*Requests:*
1. In the index news text, which three indices did American Equity choose to underlie its Asset Shield fixed indexed annuity?
2. Transcribe the index news text from "S&P Dow Jones" to "the underlying benchmark.".

*Text shown:*
════

As the market continues to stabilise, it’s been a decent week for index launches, industry consolidation and issuance levels.
S&P Dow Jones Indices has expanded its ESG index offering by launching the S&P MidCap 400 ESG and S&P SmallCap 600 ESG indices, amid increased demand for sustainable thematics from investors. According to Mona Naqvi, senior director and head of ESG indices for North America at S&P, the new index series helps make ESG more accessible for market participants. It also reduces barriers to entry into the ESG investment space by being a mainstream-like product that offers a similar risk and return to the underlying benchmark.
It's still very much a yield seeking marketplace - Ian Merrill
SG’s recently launched Global Sentiment Index was one of three indices chosen by US annuity provider American Equity to underlie its Asset Shield fixed indexed annuity (FIA). The other two are the exclusive BofA Destinations Index, developed by Bank of America in collaboration with American Equity, and the Credit Suisse Tech Edge Index which combines biotech ETF asset classes with fixed income components.
Ian Merrill, Barclays’ managing director and global head of equities structuring, told SRP that, a challenge that the market is facing is the number of indices on offer for clients.
“Are we making it difficult for clients to choose one over the other? I would say that is something that we should keep an eye on as an industry,” he said. “It's still very much a yield seeking marketplace where you have clients looking for both index and single stock exposure in autocall or callable format as examples…I think the piece that we do also see demand for is in growth structures, the multi-asset strategies, like our Trailblazer Sectors 5 index, in note and annuity insurance format.”

════

*Source excerpt:*
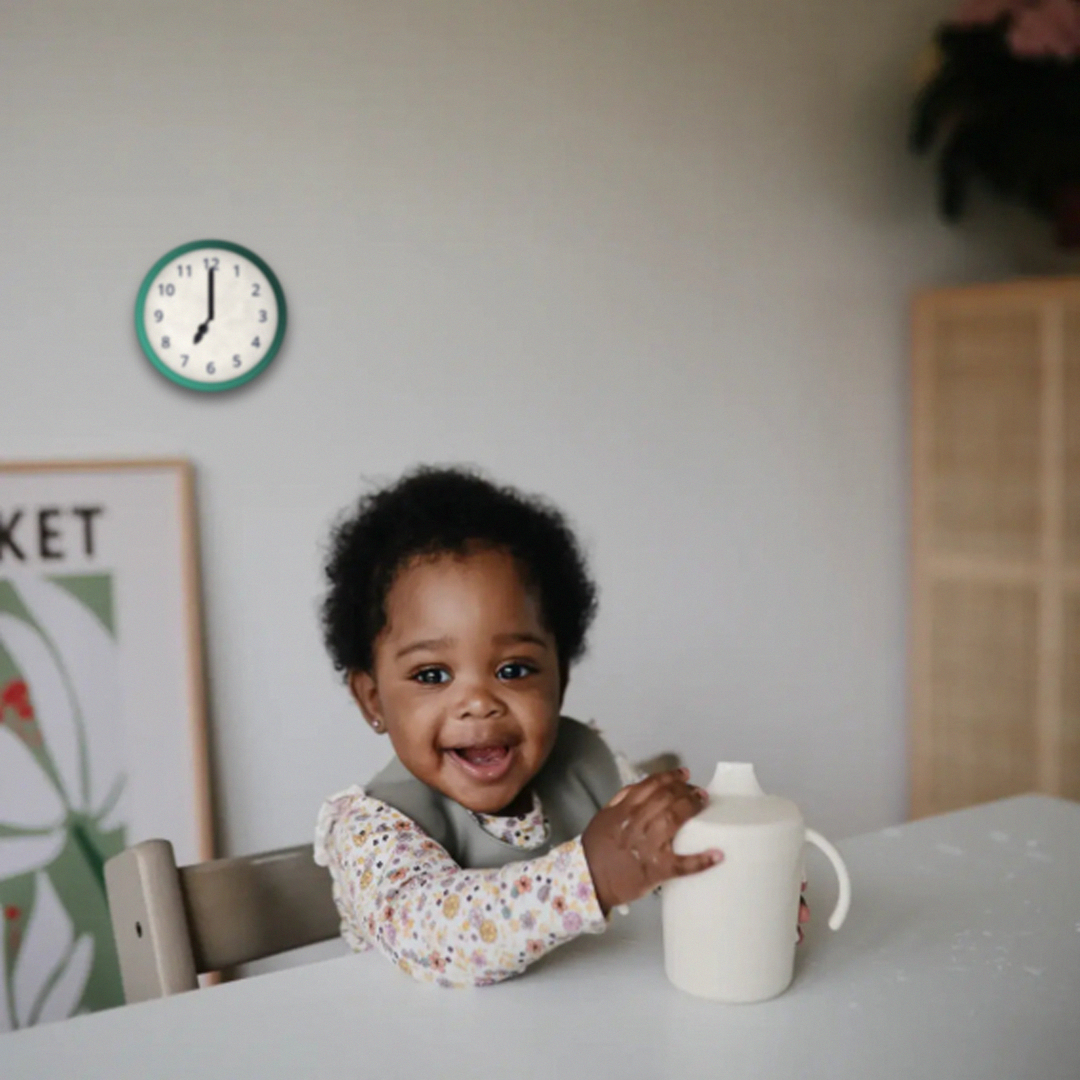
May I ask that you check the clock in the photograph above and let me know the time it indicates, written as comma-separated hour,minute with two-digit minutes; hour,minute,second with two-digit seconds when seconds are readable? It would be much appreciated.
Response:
7,00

════

*Expected outputs:*
1. SG's Global Sentiment Index, the BofA Destinations Index, and the Credit Suisse Tech Edge Index.

2.
S&P Dow Jones Indices has expanded its ESG index offering by launching the S&P MidCap 400 ESG and S&P SmallCap 600 ESG indices, amid increased demand for sustainable thematics from investors. According to Mona Naqvi, senior director and head of ESG indices for North America at S&P, the new index series helps make ESG more accessible for market participants. It also reduces barriers to entry into the ESG investment space by being a mainstream-like product that offers a similar risk and return to the underlying benchmark.